Minh Duc Pham (*1991, Schlema) is a Berlin-based artist and performer. Pham studied Exhibition Design and Scenography at the Karlsruhe University of Arts and Design as well as Performance Studies and Design Theory at the Berlin University of the Arts. His artistic practice engages between visual and performing arts and explores identity at the intersection of gender, race and class. Pham has been involved in productions such as ‘Die Große Klassenrevue’ (2023) at HAU 1, ‘Home Away From Home’ (2021) at HELLERAU and Cloud Gate Theatre Taipei and ‘Semiotiken der Drecksarbeit’ (2022) at Mousonturm Frankfurt. His works have also been exhibited at the Museum der Bildenden Künste in Leipzig, Stadtmuseum Dresden, Bundeskunsthalle Bonn and most recently at the Haus der Kulturen der Welt. He has received scholarships from multiple art and cultural institutions such as the Baden-Württemberg Art Foundation, the Berlin Senate Department for Culture and Europe, the Fonds Darstellende Künste and Stiftung Kunstfonds.
Part of PATH 2: TRESPASS & TRANSIT (on migration and access)
With contributions by Alternative Monument, Nour Sokhon, Minh Duc Pham, Project In/Visibility (Samirah Siddiqui & Tasnim Elboute)
To be in motion is at the core of migration, dislocation, and displacement — a quiet unraveling from a once-known ground. Such movements can be chosen or forced, desired or inevitable. These movements may be voluntary or forced, driven by hope, necessity, or survival. Borders, both visible and invisible, dictate who moves freely and who must trespass.

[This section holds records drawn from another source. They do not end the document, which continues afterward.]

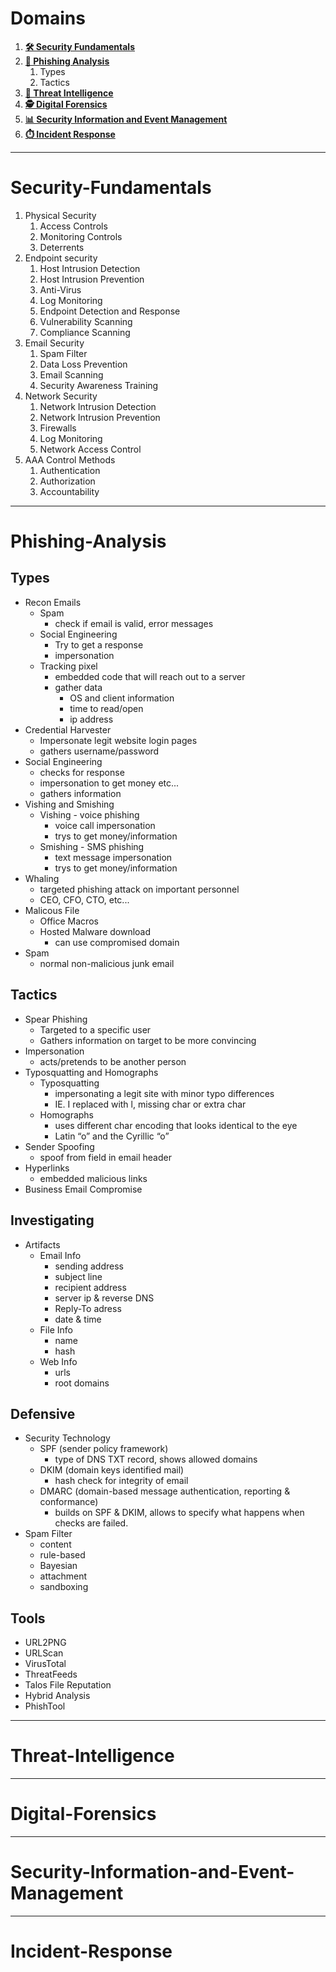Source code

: # Domains

1. [**🛠️ Security Fundamentals**](#Security-Fundamentals)
2. [**🎣 Phishing Analysis**](#Phishing-Analysis)
	1. Types
	2. Tactics
3. [**🧠 Threat Intelligence**](#Threat-Intelligence)
4. [**🕵️ Digital Forensics**](#Digital-Forensics)
5. [**📊 Security Information and Event Management**](#Security-Information-and-Event-Management)
6. [**⏱️ Incident Response**](#Incident-Response)

---

# Security-Fundamentals

1. Physical Security
	1. Access Controls
	2. Monitoring Controls
	3. Deterrents
2. Endpoint security
	1. Host Intrusion Detection
	2. Host Intrusion Prevention
	3. Anti-Virus
	4. Log Monitoring
	5. Endpoint Detection and Response
	6. Vulnerability Scanning
	7. Compliance Scanning
3. Email Security
	1. Spam Filter
	2. Data Loss Prevention
	3. Email Scanning
	4. Security Awareness Training
4. Network Security
	1. Network Intrusion Detection
	2. Network Intrusion Prevention
	3. Firewalls
	4. Log Monitoring
	5. Network Access Control
5. AAA Control Methods
	1. Authentication
	2. Authorization
	3. Accountability

---

#  Phishing-Analysis

## Types
- Recon Emails
	- Spam
		- check if email is valid, error messages
	- Social Engineering
		- Try to get a response
		- impersonation
	- Tracking pixel
		- embedded code that will reach out to a server
		- gather data
			- OS and client information
			- time to read/open
			- ip address
- Credential Harvester
	- Impersonate legit website login pages
	- gathers username/password
- Social Engineering
	- checks for response
	- impersonation to get money etc...
	- gathers information
- Vishing and Smishing
	- Vishing - voice phishing
		- voice call impersonation
		- trys to get money/information
	- Smishing - SMS phishing
		- text message impersonation
		- trys to get money/information
- Whaling
	- targeted phishing attack on important personnel
	- CEO, CFO, CTO, etc...
- Malicous File
	- Office Macros
	- Hosted Malware download
		- can use compromised domain
- Spam
	- normal non-malicious junk email
## Tactics
- Spear Phishing
	- Targeted to a specific user
	- Gathers information on target to be more convincing 
- Impersonation
	- acts/pretends to be another person
- Typosquatting and Homographs
	- Typosquatting
		- impersonating a legit site with minor typo differences
		- IE. I replaced with l, missing char or extra char
	- Homographs
		- uses different char encoding that looks identical to the eye
		- Latin “o” and the Cyrillic “o”
- Sender Spoofing
	- spoof from field in email header
- Hyperlinks
	- embedded malicious links
- Business Email Compromise
## Investigating
- Artifacts
	- Email Info
		- sending address
		- subject line
		- recipient address
		- server ip & reverse DNS
		- Reply-To adress
		- date & time
	- File Info
		- name
		- hash
	- Web Info
		- urls
		- root domains
## Defensive
- Security Technology
	- SPF (sender policy framework)
		- type of DNS TXT record, shows allowed domains
	- DKIM (domain keys identified mail)
		- hash check for integrity of email
	- DMARC (domain-based message authentication, reporting & conformance)
		- builds on SPF & DKIM, allows to specify what happens when checks are failed.
- Spam Filter
	- content
	- rule-based
	- Bayesian
	- attachment
	- sandboxing

## Tools
- URL2PNG
- URLScan
- VirusTotal
- ThreatFeeds
- Talos File Reputation
- Hybrid Analysis
- PhishTool

---

# Threat-Intelligence


---

# Digital-Forensics


---

# Security-Information-and-Event-Management


---

# Incident-Response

This Path explores movement as both lived experience and political condition. The contributions consider what a monument to migration in public space might look like (Alternative Monument); the revisiting of a former refugee camp of East German citizens through the act of collecting flowers (Minh Duc Pham); containers in a harbor as symbol of motion and vessels of emotion through sound (Nour Sokhon); and the urgency of decolonial engagement by walking a colonial site, addressing the erasure of Palestinian solidarity and the limits of remembrance culture in Berlin. (Project In/Visibility).